The central vehicle for our research in this area is parallel texts, translation equivalents of the same material in different languages. An important application of parallel texts is the transfer of linguistic annotation and computational models between languages. This allows (typically highly labour-intensive) annotation developed for one language to be applied to many other languages lacking such resources. Another application is fast large-scale investigations in linguistic typology, carried out in cooperation with the Section for General Linguistics. Neural machine translation and language modelling, which has emerged in the last few years following advances in machine learning, is yet another area in which we are active.

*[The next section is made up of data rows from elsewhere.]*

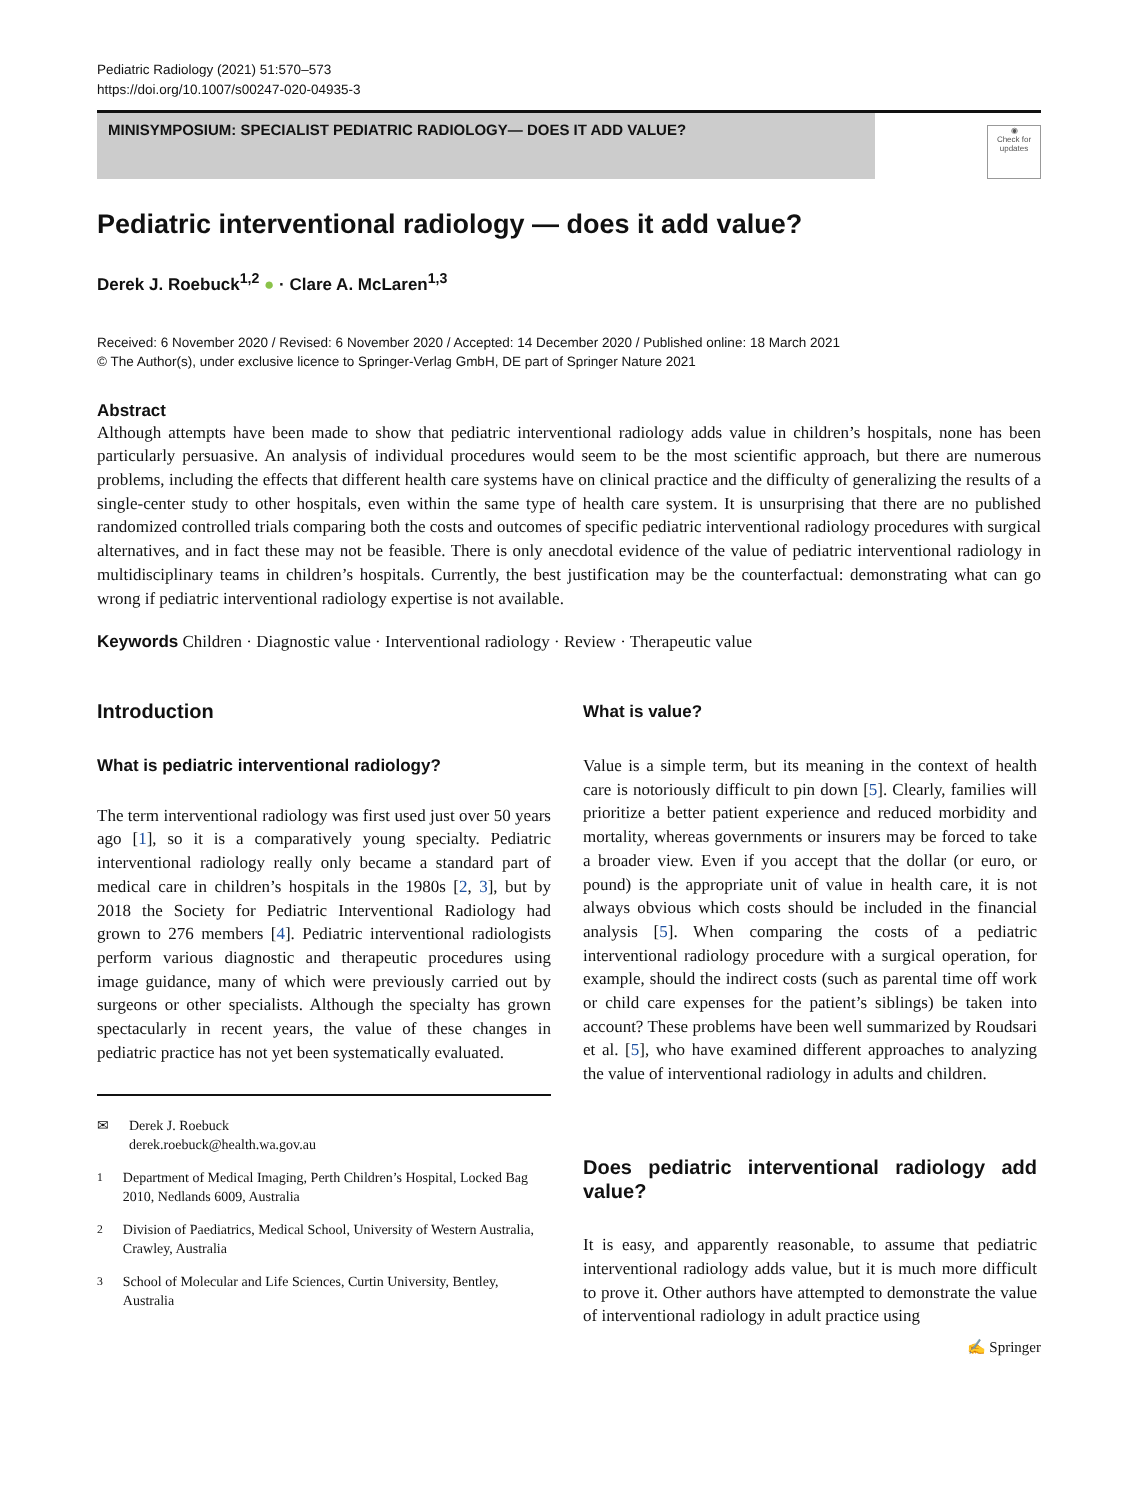Pediatric Radiology (2021) 51:570–573
https://doi.org/10.1007/s00247-020-04935-3
MINISYMPOSIUM: SPECIALIST PEDIATRIC RADIOLOGY— DOES IT ADD VALUE?
◉
Check for updates
Pediatric interventional radiology — does it add value?
Derek J. Roebuck<sup>1,2</sup> ● · Clare A. McLaren<sup>1,3</sup>
Received: 6 November 2020 / Revised: 6 November 2020 / Accepted: 14 December 2020 / Published online: 18 March 2021
© The Author(s), under exclusive licence to Springer-Verlag GmbH, DE part of Springer Nature 2021
Abstract
Although attempts have been made to show that pediatric interventional radiology adds value in children’s hospitals, none has been particularly persuasive. An analysis of individual procedures would seem to be the most scientific approach, but there are numerous problems, including the effects that different health care systems have on clinical practice and the difficulty of generalizing the results of a single-center study to other hospitals, even within the same type of health care system. It is unsurprising that there are no published randomized controlled trials comparing both the costs and outcomes of specific pediatric interventional radiology procedures with surgical alternatives, and in fact these may not be feasible. There is only anecdotal evidence of the value of pediatric interventional radiology in multidisciplinary teams in children’s hospitals. Currently, the best justification may be the counterfactual: demonstrating what can go wrong if pediatric interventional radiology expertise is not available.
Keywords Children · Diagnostic value · Interventional radiology · Review · Therapeutic value
Introduction
What is pediatric interventional radiology?
The term interventional radiology was first used just over 50 years ago [1], so it is a comparatively young specialty. Pediatric interventional radiology really only became a standard part of medical care in children’s hospitals in the 1980s [2, 3], but by 2018 the Society for Pediatric Interventional Radiology had grown to 276 members [4]. Pediatric interventional radiologists perform various diagnostic and therapeutic procedures using image guidance, many of which were previously carried out by surgeons or other specialists. Although the specialty has grown spectacularly in recent years, the value of these changes in pediatric practice has not yet been systematically evaluated.
✉ Derek J. Roebuck
derek.roebuck@health.wa.gov.au
<sup>1</sup> Department of Medical Imaging, Perth Children’s Hospital, Locked Bag 2010, Nedlands 6009, Australia
<sup>2</sup> Division of Paediatrics, Medical School, University of Western Australia, Crawley, Australia
<sup>3</sup> School of Molecular and Life Sciences, Curtin University, Bentley, Australia
What is value?
Value is a simple term, but its meaning in the context of health care is notoriously difficult to pin down [5]. Clearly, families will prioritize a better patient experience and reduced morbidity and mortality, whereas governments or insurers may be forced to take a broader view. Even if you accept that the dollar (or euro, or pound) is the appropriate unit of value in health care, it is not always obvious which costs should be included in the financial analysis [5]. When comparing the costs of a pediatric interventional radiology procedure with a surgical operation, for example, should the indirect costs (such as parental time off work or child care expenses for the patient’s siblings) be taken into account? These problems have been well summarized by Roudsari et al. [5], who have examined different approaches to analyzing the value of interventional radiology in adults and children.
Does pediatric interventional radiology add value?
It is easy, and apparently reasonable, to assume that pediatric interventional radiology adds value, but it is much more difficult to prove it. Other authors have attempted to demonstrate the value of interventional radiology in adult practice using
✍ Springer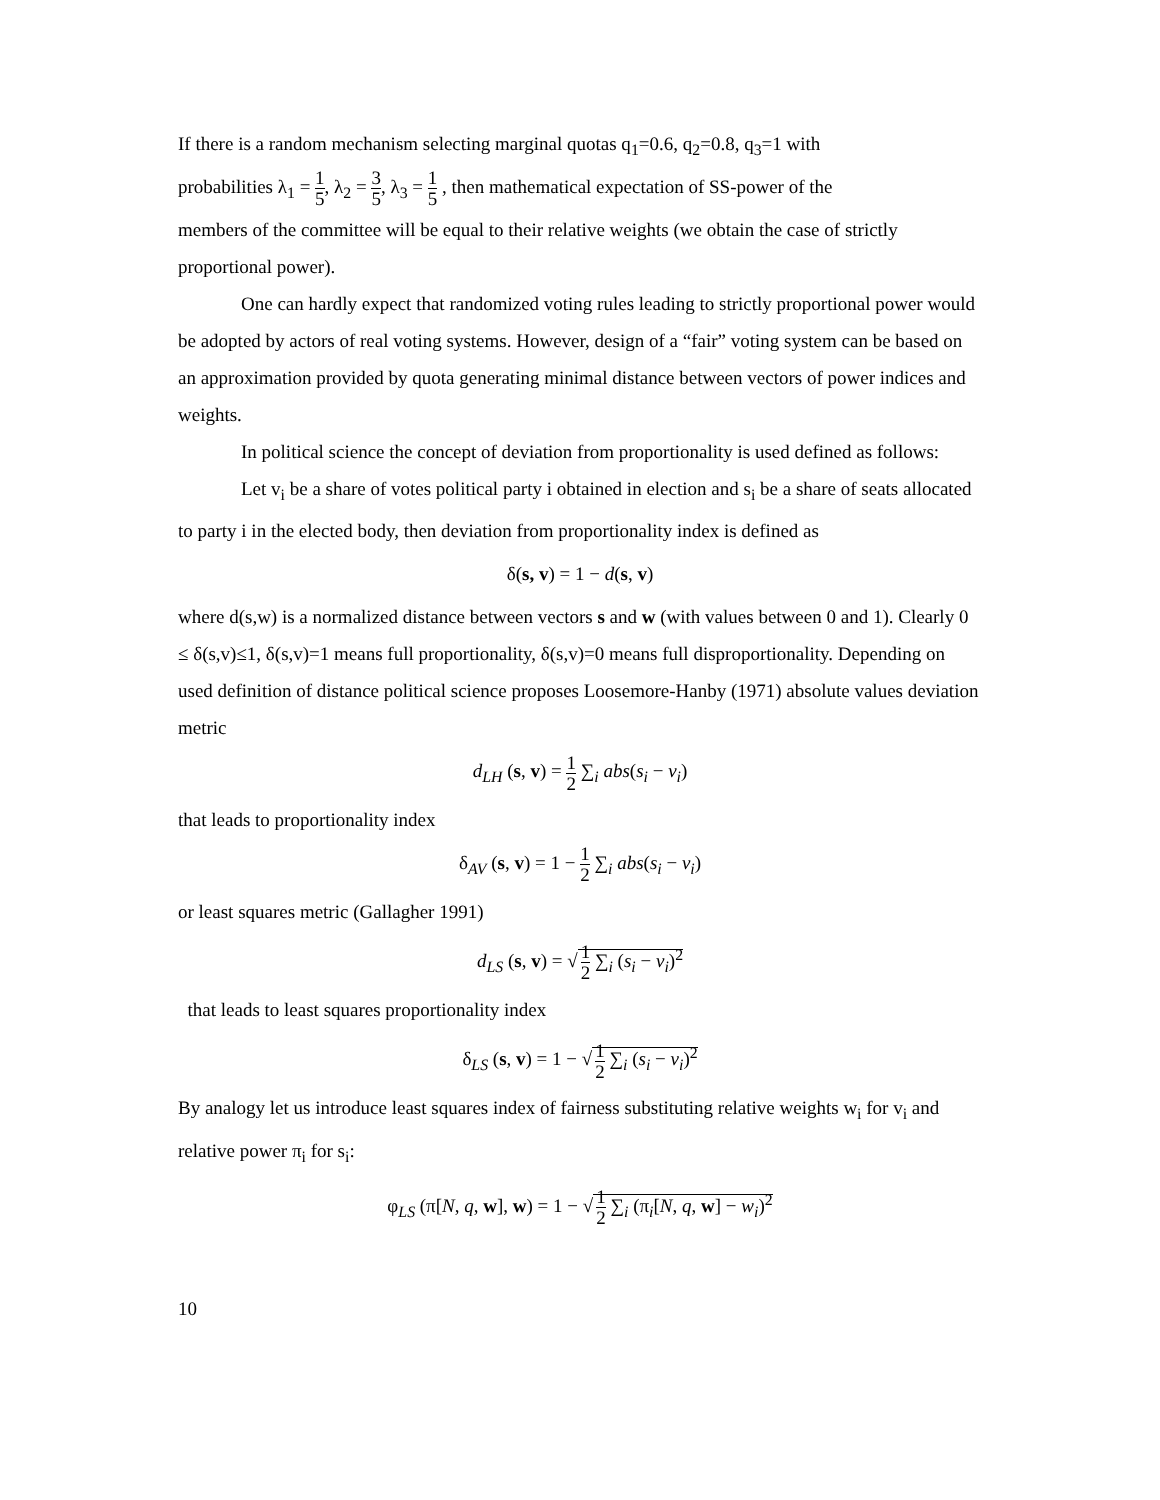If there is a random mechanism selecting marginal quotas q<sub>1</sub>=0.6, q<sub>2</sub>=0.8, q<sub>3</sub>=1 with
probabilities λ<sub>1</sub> = 1 5, λ<sub>2</sub> = 3 5, λ<sub>3</sub> = 1 5 , then mathematical expectation of SS-power of the
members of the committee will be equal to their relative weights (we obtain the case of strictly proportional power).
One can hardly expect that randomized voting rules leading to strictly proportional power would be adopted by actors of real voting systems. However, design of a “fair” voting system can be based on an approximation provided by quota generating minimal distance between vectors of power indices and weights.
In political science the concept of deviation from proportionality is used defined as follows:
Let v<sub>i</sub> be a share of votes political party i obtained in election and s<sub>i</sub> be a share of seats allocated to party i in the elected body, then deviation from proportionality index is defined as
δ(s, v) = 1 − d(s, v)
where d(s,w) is a normalized distance between vectors s and w (with values between 0 and 1). Clearly 0 ≤ δ(s,v)≤1, δ(s,v)=1 means full proportionality, δ(s,v)=0 means full disproportionality. Depending on used definition of distance political science proposes Loosemore-Hanby (1971) absolute values deviation metric
d<sub>LH</sub> (s, v) = 1 2 ∑<sub>i</sub> abs(s<sub>i</sub> − v<sub>i</sub>)
that leads to proportionality index
δ<sub>AV</sub> (s, v) = 1 − 1 2 ∑<sub>i</sub> abs(s<sub>i</sub> − v<sub>i</sub>)
or least squares metric (Gallagher 1991)
d<sub>LS</sub> (s, v) = √ 1 2 ∑<sub>i</sub> (s<sub>i</sub> − v<sub>i</sub>)<sup>2</sup>
that leads to least squares proportionality index
δ<sub>LS</sub> (s, v) = 1 − √ 1 2 ∑<sub>i</sub> (s<sub>i</sub> − v<sub>i</sub>)<sup>2</sup>
By analogy let us introduce least squares index of fairness substituting relative weights w<sub>i</sub> for v<sub>i</sub> and relative power π<sub>i</sub> for s<sub>i</sub>:
φ<sub>LS</sub> (π[N, q, w], w) = 1 − √ 1 2 ∑<sub>i</sub> (π<sub>i</sub>[N, q, w] − w<sub>i</sub>)<sup>2</sup>
10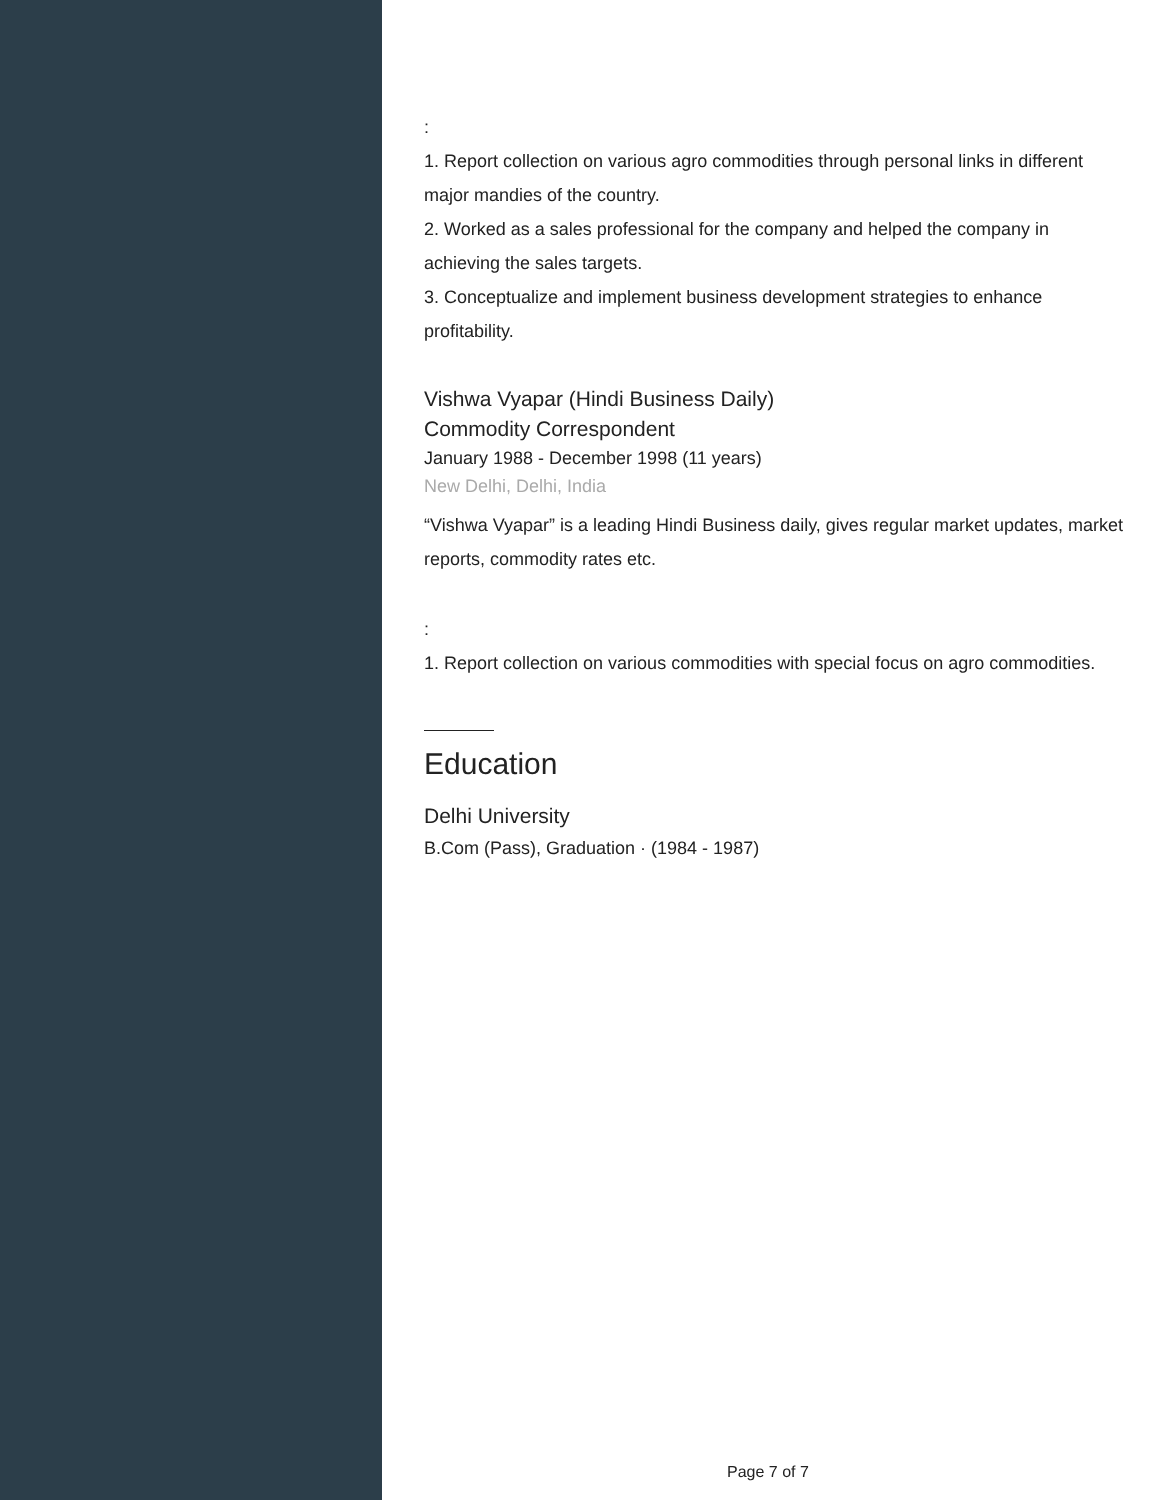:
1. Report collection on various agro commodities through personal links in different major mandies of the country.
2. Worked as a sales professional for the company and helped the company in achieving the sales targets.
3. Conceptualize and implement business development strategies to enhance profitability.
Vishwa Vyapar (Hindi Business Daily)
Commodity Correspondent
January 1988 - December 1998 (11 years)
New Delhi, Delhi, India
“Vishwa Vyapar” is a leading Hindi Business daily, gives regular market updates, market reports, commodity rates etc.
:
1. Report collection on various commodities with special focus on agro commodities.
Education
Delhi University
B.Com (Pass), Graduation · (1984 - 1987)
Page 7 of 7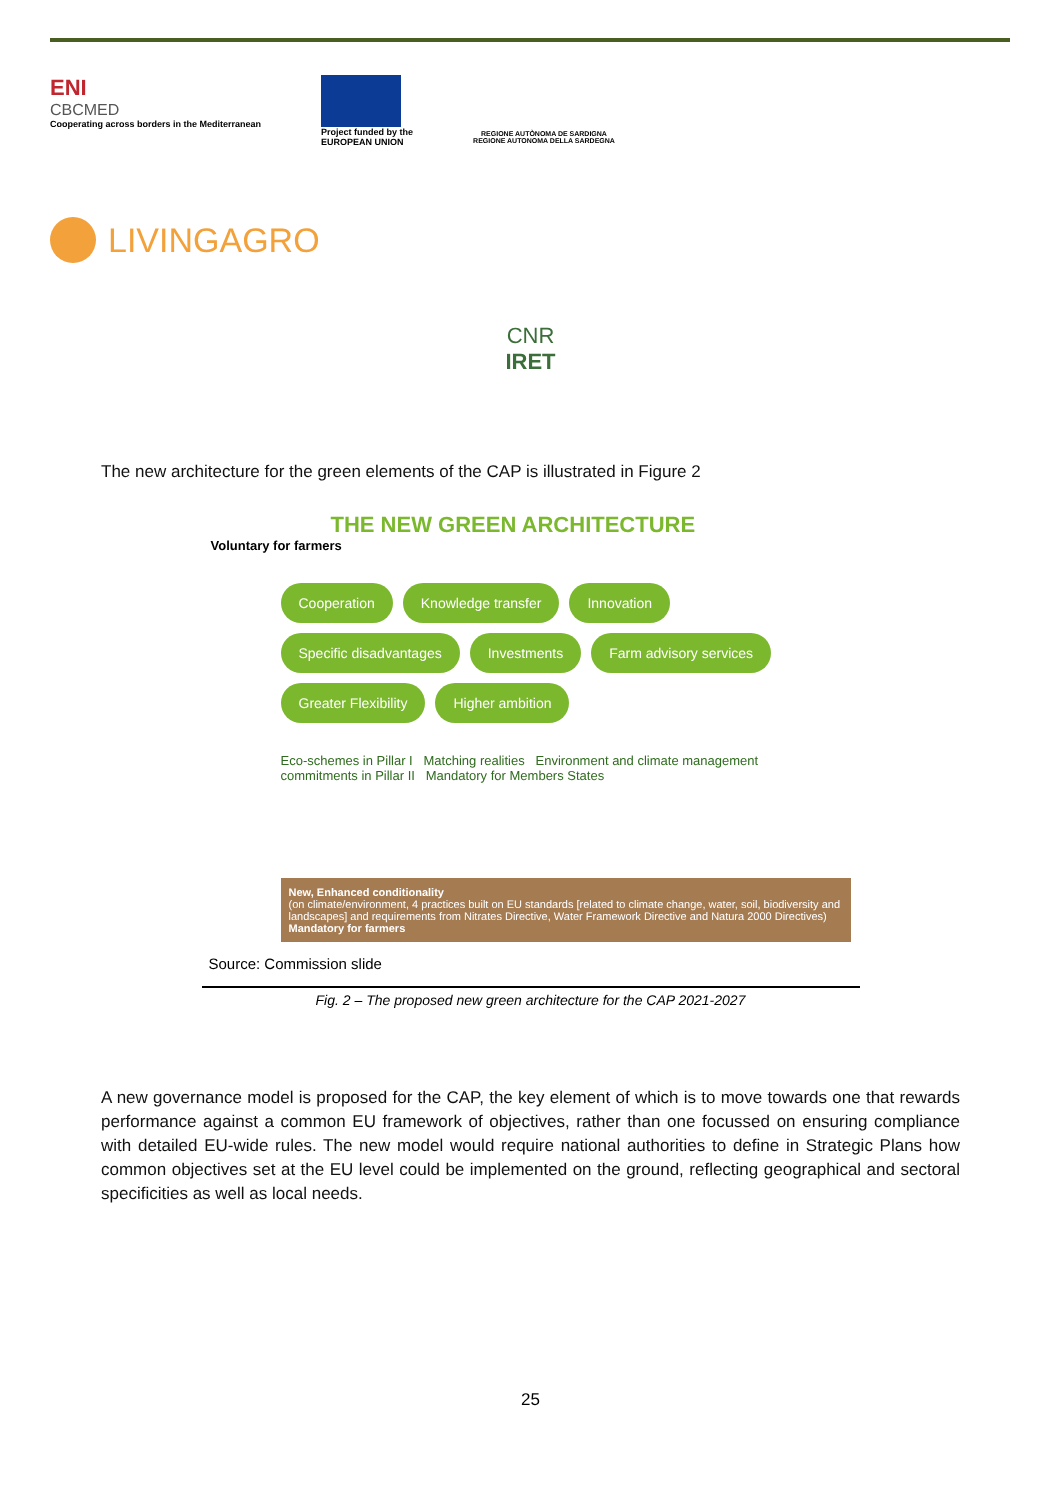ENI
CBCMED
Cooperating across borders in the Mediterranean
Project funded by the
EUROPEAN UNION
REGIONE AUTÒNOMA DE SARDIGNA
REGIONE AUTONOMA DELLA SARDEGNA
LIVINGAGRO
CNR IRET
The new architecture for the green elements of the CAP is illustrated in Figure 2
THE NEW GREEN ARCHITECTURE
Voluntary for farmers
Cooperation Knowledge transfer Innovation Specific disadvantages Investments Farm advisory services Greater Flexibility Higher ambition
Eco-schemes in Pillar I Matching realities Environment and climate management commitments in Pillar II Mandatory for Members States
New, Enhanced conditionality
(on climate/environment, 4 practices built on EU standards [related to climate change, water, soil, biodiversity and landscapes] and requirements from Nitrates Directive, Water Framework Directive and Natura 2000 Directives)
Mandatory for farmers
Source: Commission slide
Fig. 2 – The proposed new green architecture for the CAP 2021-2027
A new governance model is proposed for the CAP, the key element of which is to move towards one that rewards performance against a common EU framework of objectives, rather than one focussed on ensuring compliance with detailed EU-wide rules. The new model would require national authorities to define in Strategic Plans how common objectives set at the EU level could be implemented on the ground, reflecting geographical and sectoral specificities as well as local needs.
25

First- and second-language acquisition

A general goal of this research is to understand the nature of the information conveyed between parents and infants, and the implications of this for first-language acquisition. To this end, we have developed multimodal annotation for corpora of parent–child interaction, and have studied phenomena such as repetitiousness, disfluencies, speech rate, and the synchrony between social cues (mainly eye gaze and hands) and spoken utterances. In second-language acquistion, we have investigated specific techniques for aiding learners, such as distinguishing spelling errors potentially related to pronunciation from other errors. We also participate in SweLL, a project for development of a general infrastructure for learner corpora and tools for Swedish.

Linguistic resources

The section provides key resources for linguistic research as well as practical natural-language-processing systems. Building on data sets collected by the Section for Phonetics and the Sign Language Section, we have developed rich linguistic annotations for parent–child interaction and for dialogues in Swedish Sign Language. We have also produced annotated text corpora of written Swedish, including a collection of Strindberg's works and extended annotations for the Stockholm–Umeå Corpus (SUC). The natural-language-processing tools that we provide include systems for part-of-speech tagging, word alignment and machine translation. Much of our activities under this heading are carried out through the Swe-Clarin project.